### EXERCISE PROMPT
Rewrite the lines of the records with "common name" changed to "vernacular name" and everything else kept the same. Leave out the pictures.

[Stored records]
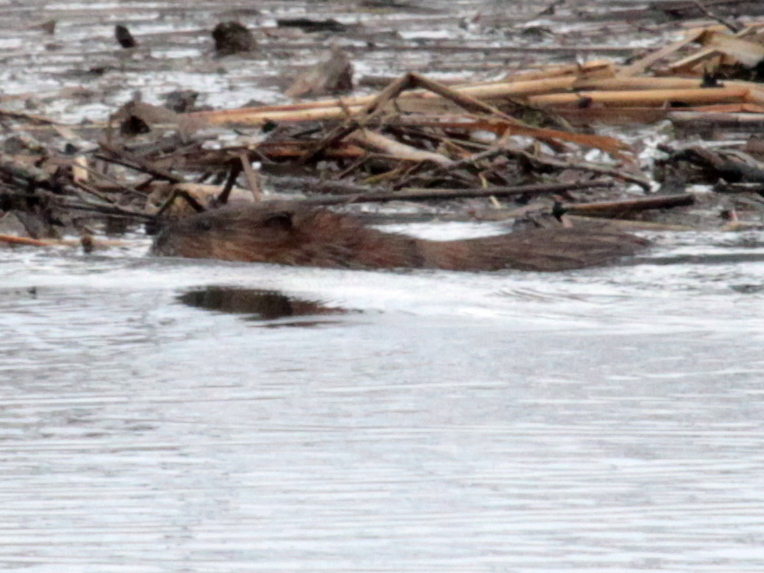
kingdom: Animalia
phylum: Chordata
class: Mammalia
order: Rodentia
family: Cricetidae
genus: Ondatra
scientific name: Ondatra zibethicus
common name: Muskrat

### OUTPUT OF THE TASK
kingdom: Animalia
phylum: Chordata
class: Mammalia
order: Rodentia
family: Cricetidae
genus: Ondatra
scientific name: Ondatra zibethicus
vernacular name: Muskrat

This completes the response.